The Mexican government must view the U. S. as a big toothless pussycat to put up with the invasion of illegals across its southern border. They have set up a special ministry to give out advice on the best ways and places to sneak in. Mexico is a conduit for drugs and for invaders from all over South America. It would be easy for a trained foreign terrorist to learn a little Spanish, don typical clothes and join the illegals. As many as 10 percent of illegals are hardened criminals, according to the border patrol.
The U. S. gives Mexico a very handsome aid package and funds to combat drugs each year. They repay us by exporting surplus population and doing nothing to curb drugs. A recent C-Span speaker said the Mexican military is now actively helping drug smugglers.
Overpopulation and the very poor economic conditions in Mexico are the main causes for the worker class rush to the U.S.
The U. S. should expel the Mexican ambassador, recall ours, and use the subsidy money to station the National Guard along the border and to fund state efforts such as HB 1134. When the Mexicans develop respect for us and stop exporting illegals and drugs here, then normal relations could resume.

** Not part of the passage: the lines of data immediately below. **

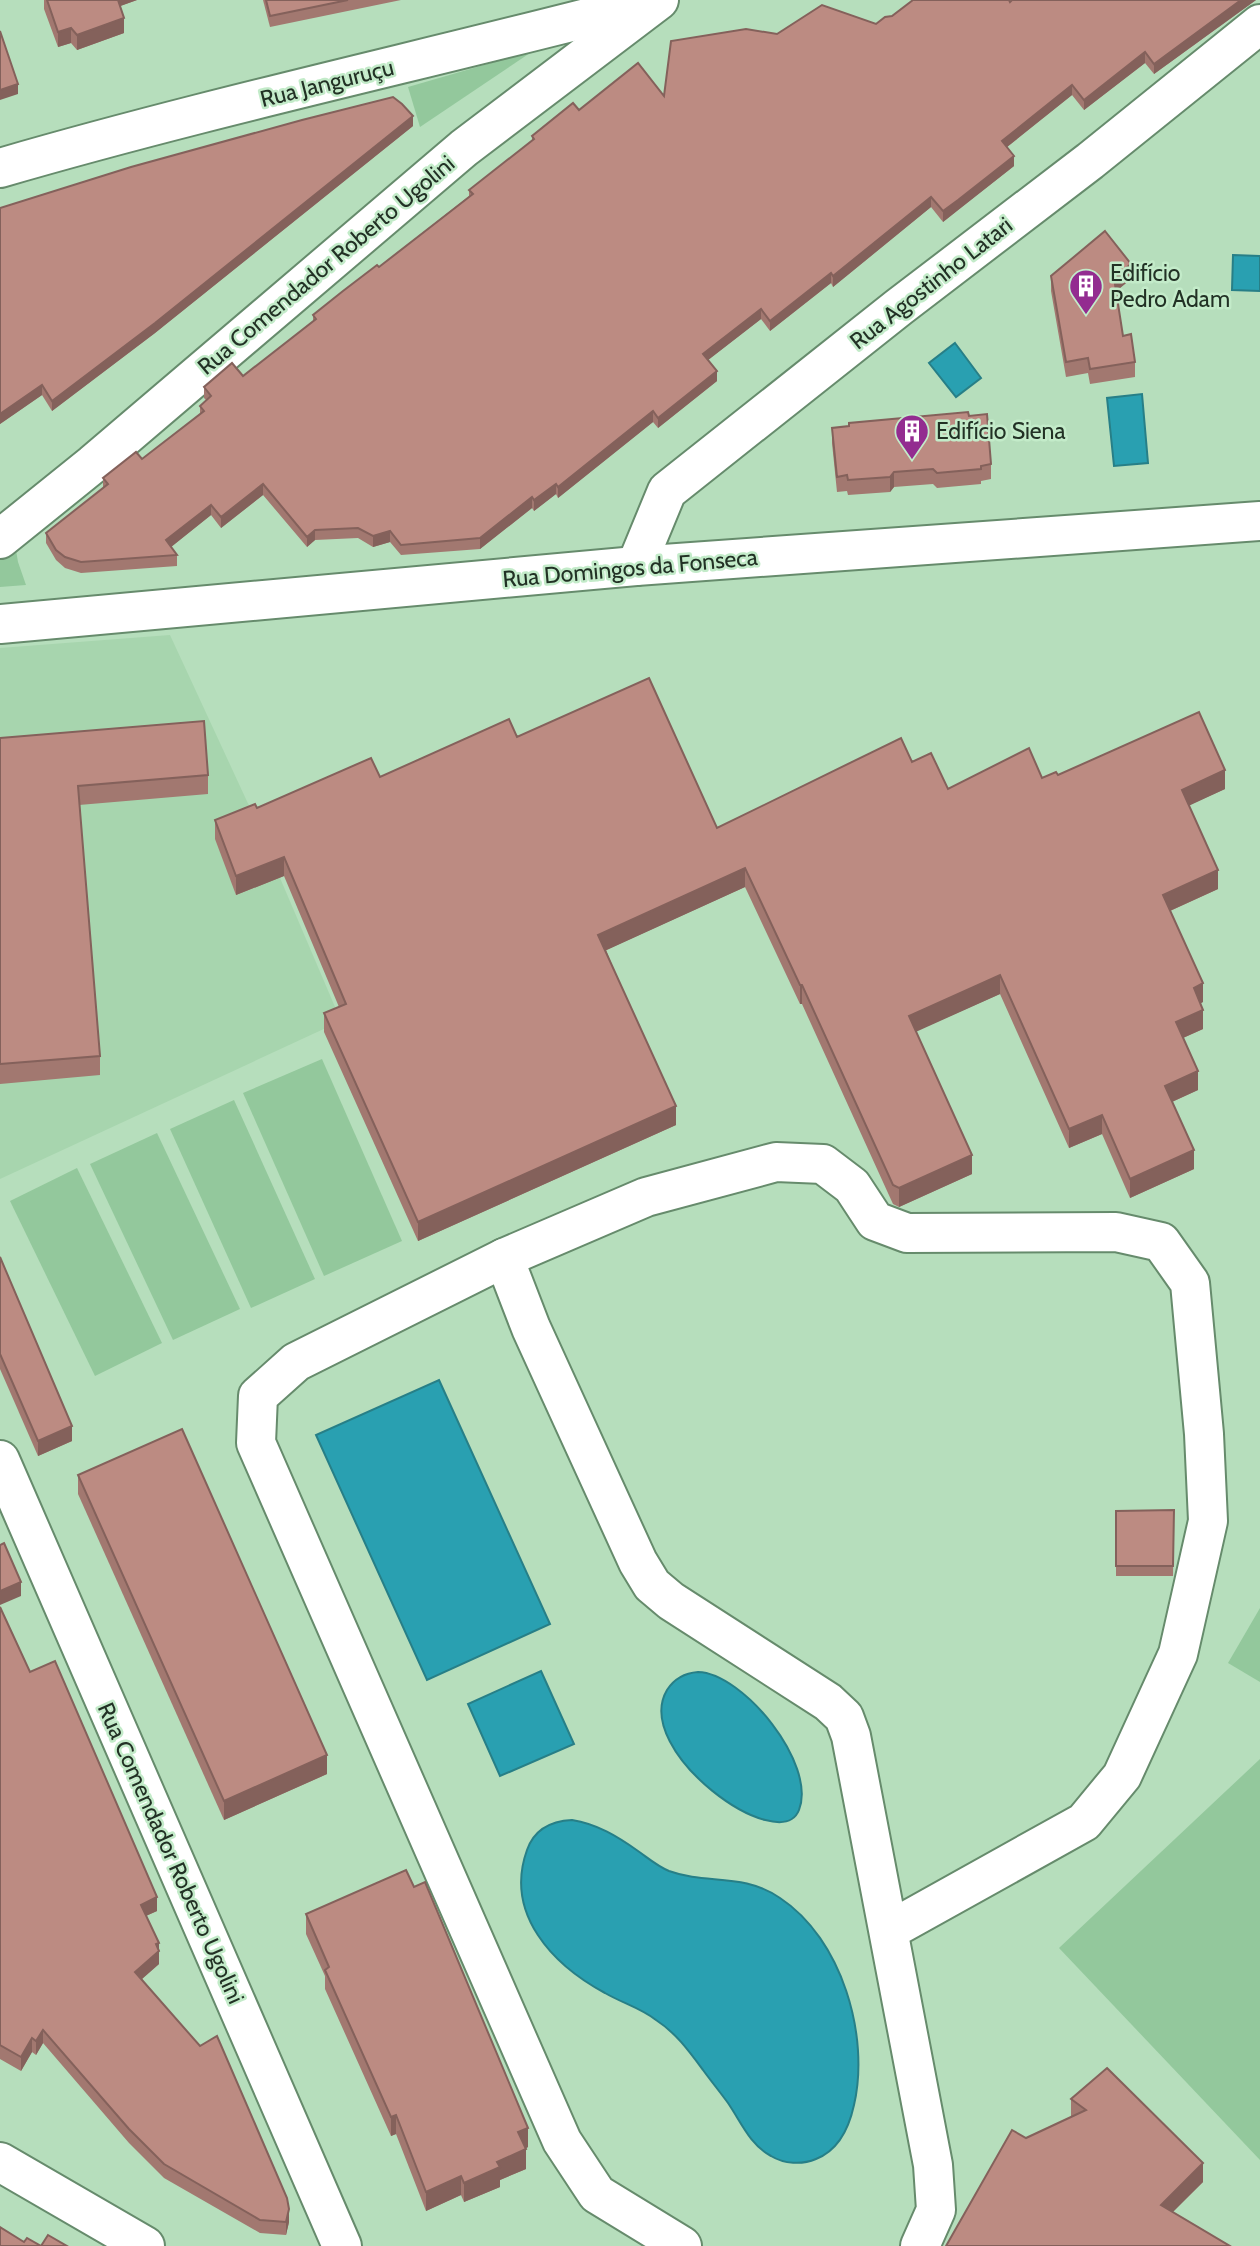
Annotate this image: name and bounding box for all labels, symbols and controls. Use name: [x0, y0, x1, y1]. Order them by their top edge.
street label: Rua Janguruçu: [257, 53, 397, 113]
street label: Rua Comendador Roberto Ugolini: [192, 149, 460, 381]
street label: Rua Agostinho Latari: [844, 211, 1018, 355]
place label: Edifício Pedro Adam: [1110, 259, 1230, 313]
building icon: Edifício Pedro Adam: [1067, 267, 1105, 316]
building icon: Edifício Siena: [893, 412, 931, 461]
place label: Edifício Siena: [936, 417, 1066, 445]
street label: Rua Domingos da Fonseca: [501, 543, 759, 593]
street label: Rua Comendador Roberto Ugolini: [92, 1698, 250, 2008]

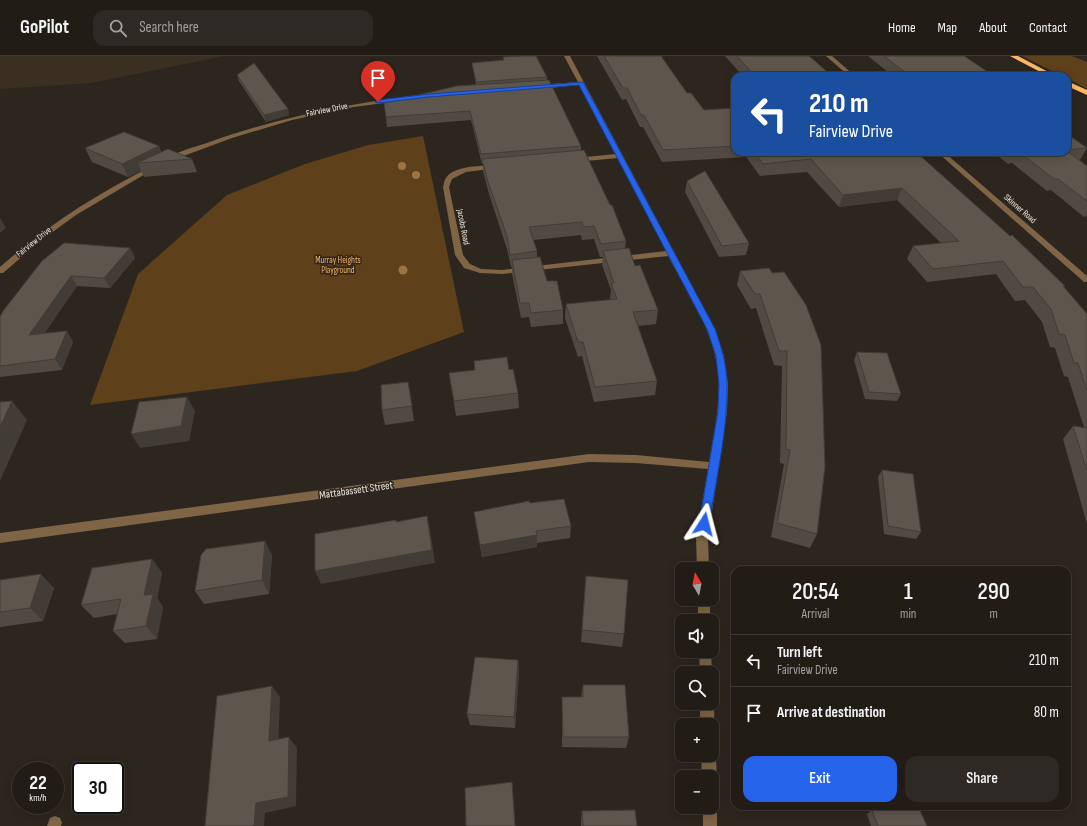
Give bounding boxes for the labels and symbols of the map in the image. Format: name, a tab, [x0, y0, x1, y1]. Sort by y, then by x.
pin	[361, 61, 395, 102]
street label: Fairview Drive	[305, 101, 349, 119]
street label: Skinner Road	[1002, 192, 1039, 226]
street label: Jacobs Road	[454, 207, 472, 246]
street label: Fairview Drive	[14, 224, 54, 259]
park label: Murray Heights Playground	[315, 255, 361, 276]
street label: Mattabassett Street	[318, 478, 394, 502]
position arrow	[683, 503, 725, 545]
north arrow	[675, 562, 719, 606]
speed limit sign: 30	[72, 762, 124, 814]

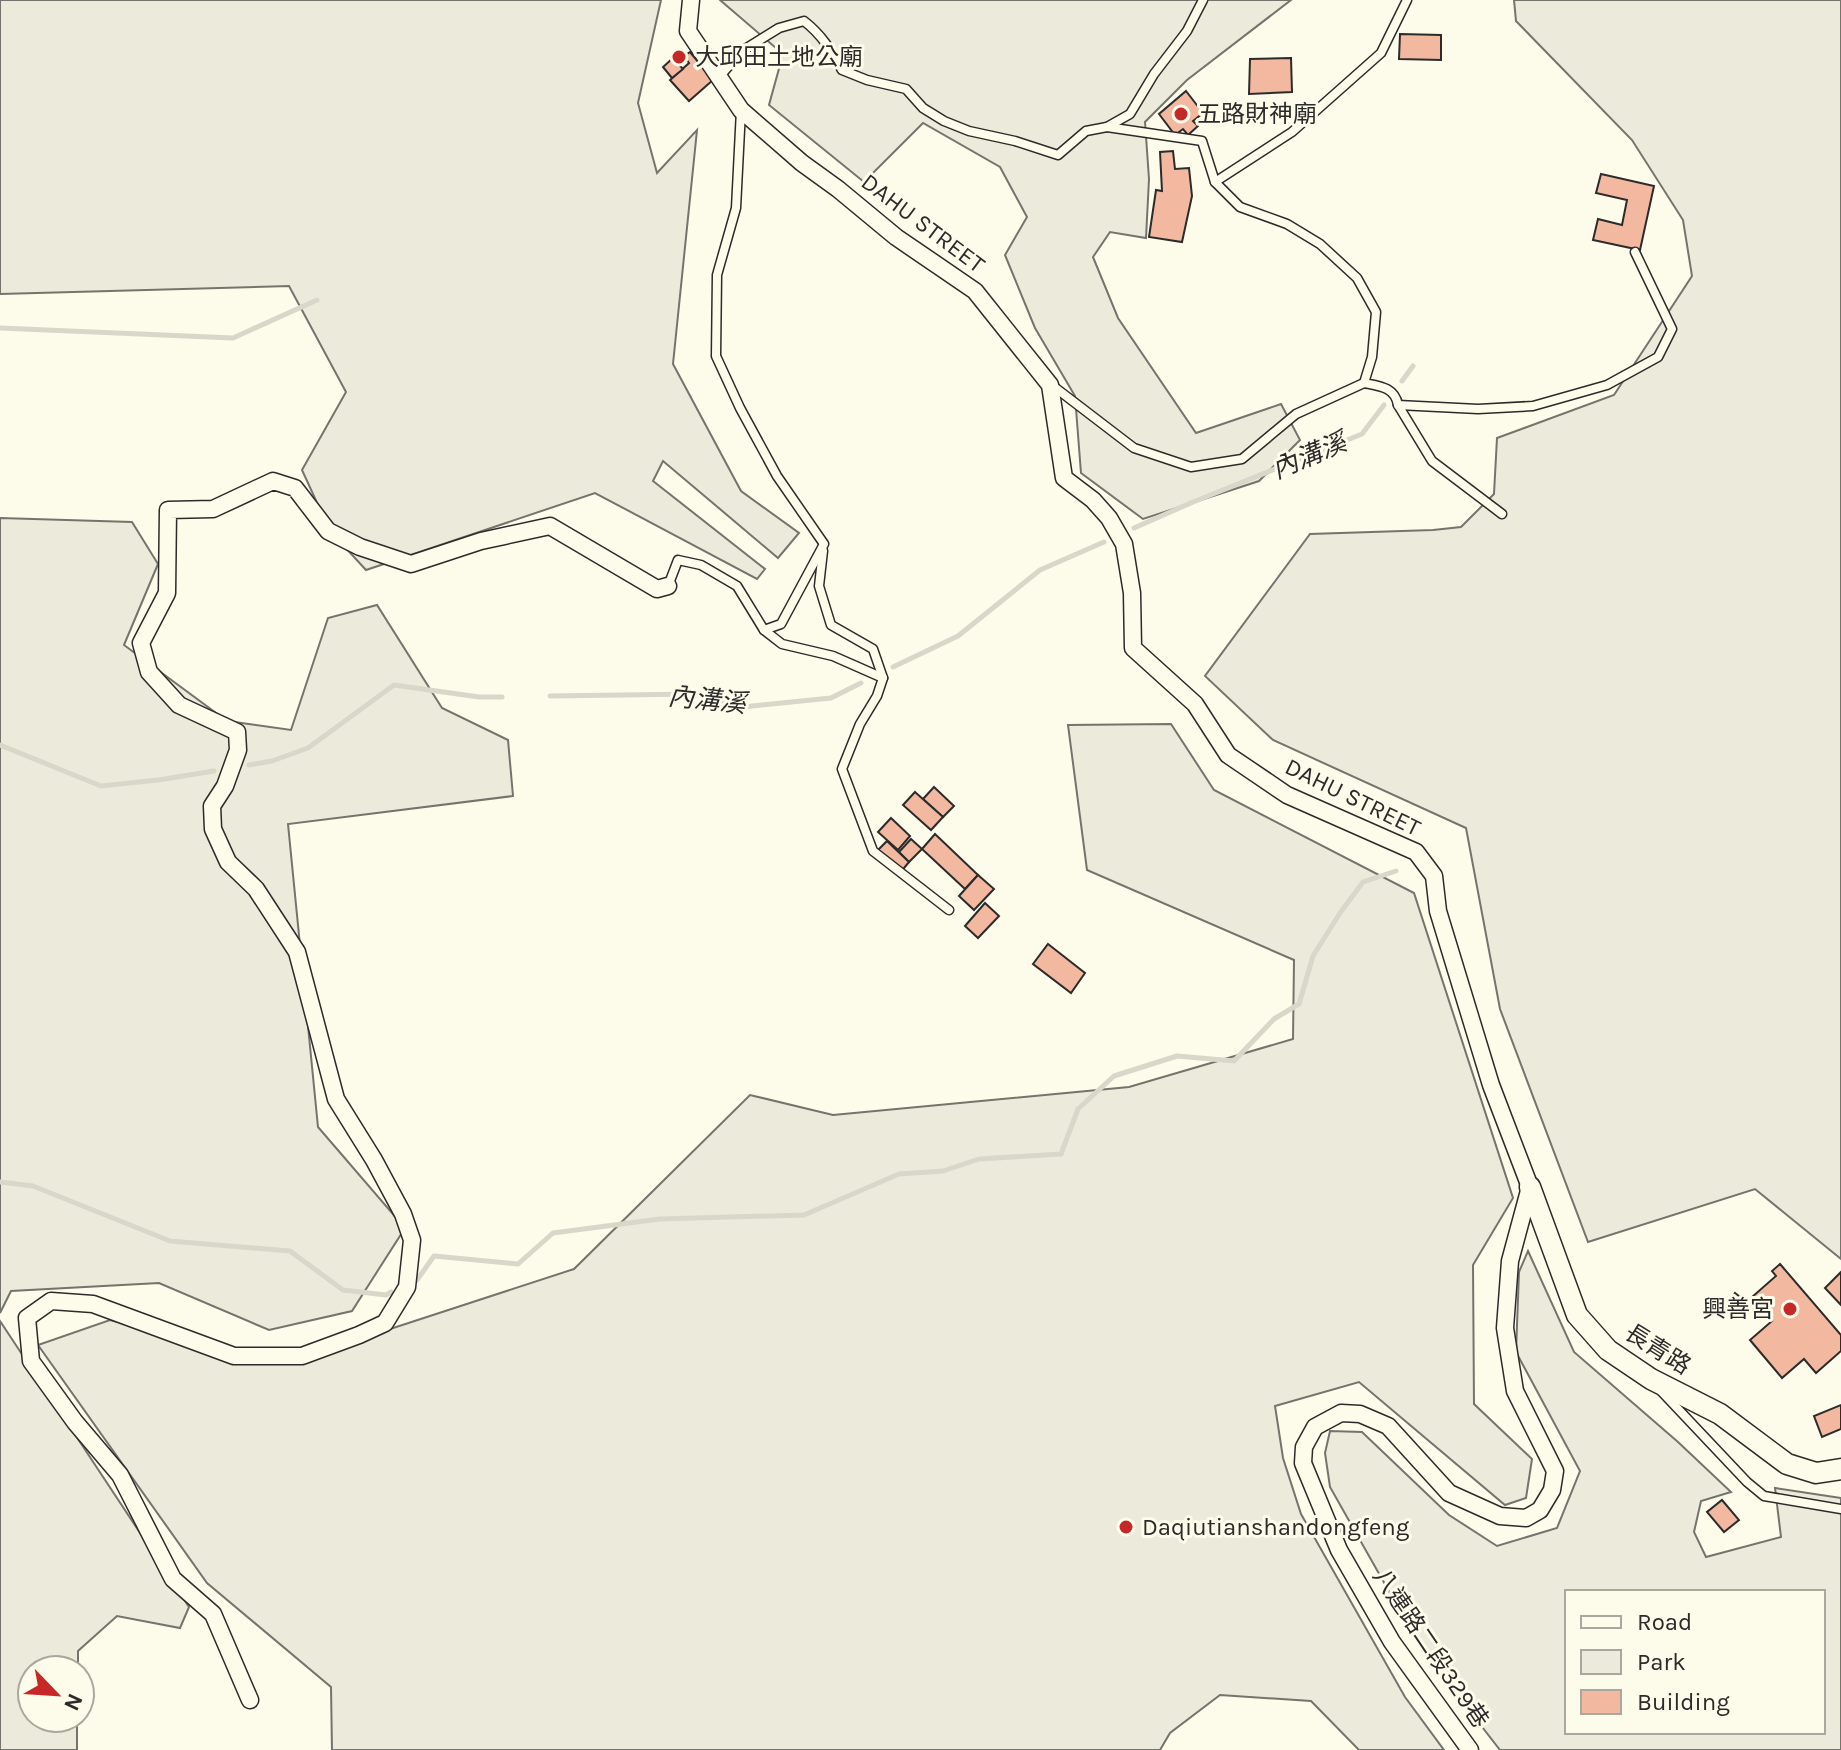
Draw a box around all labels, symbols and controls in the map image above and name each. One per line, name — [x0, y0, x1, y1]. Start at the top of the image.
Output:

The only feasible solution to this can-of-worms situation is to develop a national ID card and database system, using finger prints or iris scans for forgery-proof identification. The national database would be linked to the cards for quick verification. All citizens and illegals would have to register. The illegals would be given a few months to return to their mother country and allowed to come back legally with proper work permits for specified periods. (The above ID system would also go a long way toward preventing identity theft).
Support HB 1134 by contacting your state congresspersons.